How about some mathematics eh? Fixed Points

. Everybody is familiar with the idea of a mathematical formula. A formula looks like just a bunch of incomprehensible (or worse: comprehensible) symbols with unknowns, like x and y and so on. You put in actual values in for x and y etc, and bingo, you get a number!! The formula is simply a converter that converts values of the variables into a number. The idea of a function is very similar: it is something that converts particular values of variables into a number. The simplest case is where there is only one variable, say x. Values of x are converted into numbers, usually called y values. Some functions can only use x values in a specific set.
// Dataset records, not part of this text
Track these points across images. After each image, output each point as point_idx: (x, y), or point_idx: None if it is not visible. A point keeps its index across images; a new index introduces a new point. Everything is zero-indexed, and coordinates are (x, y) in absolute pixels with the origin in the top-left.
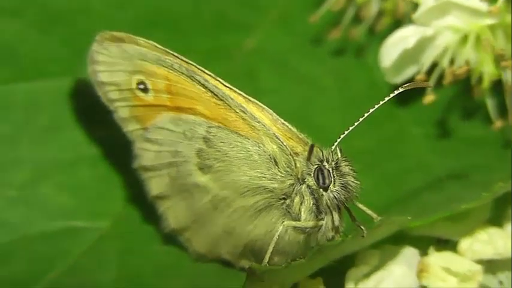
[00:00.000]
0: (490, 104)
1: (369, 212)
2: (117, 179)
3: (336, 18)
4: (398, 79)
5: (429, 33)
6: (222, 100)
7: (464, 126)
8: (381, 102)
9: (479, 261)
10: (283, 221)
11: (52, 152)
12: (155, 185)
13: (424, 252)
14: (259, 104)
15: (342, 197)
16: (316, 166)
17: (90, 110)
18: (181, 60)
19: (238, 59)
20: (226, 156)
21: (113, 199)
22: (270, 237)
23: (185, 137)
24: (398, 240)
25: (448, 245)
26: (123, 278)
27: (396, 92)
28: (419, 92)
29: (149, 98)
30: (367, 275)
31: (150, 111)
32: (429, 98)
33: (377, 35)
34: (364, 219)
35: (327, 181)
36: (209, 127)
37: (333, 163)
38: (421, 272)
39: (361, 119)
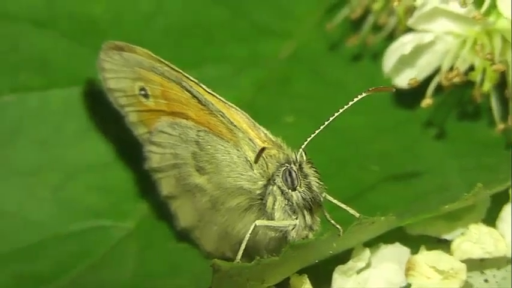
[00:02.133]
0: (494, 107)
1: (352, 211)
2: (144, 180)
3: (355, 25)
4: (400, 82)
5: (427, 40)
6: (205, 105)
7: (473, 128)
8: (345, 107)
9: (470, 260)
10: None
11: (83, 155)
12: (164, 186)
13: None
14: (238, 109)
15: (308, 197)
16: (284, 168)
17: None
18: (170, 67)
19: (274, 65)
20: (214, 159)
21: (139, 200)
22: (259, 235)
23: (182, 140)
24: (396, 239)
25: (446, 244)
26: (139, 275)
27: (360, 97)
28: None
29: (150, 103)
30: (357, 272)
31: (153, 116)
32: (426, 101)
33: None
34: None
35: (295, 182)
36: (198, 131)
37: (298, 165)
38: (408, 270)
39: (326, 123)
This set of allowed x values or inputs is called the domain. (Think of a coin operated machine that only accepts certain coins.) The entire collection of possible numbers that the function gives out, in other words all the possible outputs, is called the range of the function. So the domain is the collection of all possible inputs, and the range is the collection of all possible outputs. What if the range is actually a subset of domain? For example, what if all the incoming x values lie between 0 and 10, and the function gives outputs between, say, 2 and 7? Then there is a possibility that the output might be exactly the same as the input for one or more x values! Consider the function f(x) = 3x^3 - 2x, shown at right. (We're using the convention that x^3 represents x times x times x, or raised to the power 3.) When x is any one of 0, 1 or -1, f(x) = x. Those three values are called the fixed points of the function. The Brouwer Fixed-Point Theorem says that if f is a continuous function from the interval [0,1] into the interval [0,1], then f must have at least one fixed point! To explain: the interval [0,1] simply means all the numbers between 0 and 1 inclusive. Continuous is a little harder; it means that the function f must only vary so that small changes in x result in small changes in the output. In particular, as x varies gradually from 0 to 1, f is not allowed to take jumps in its output values. The Contraction Mapping Theorem says that if there is a positive number less than 1, say k, such that the distance between outputs from two values u and v are less than k times the distance between u and v, then the function has a unique fixed point.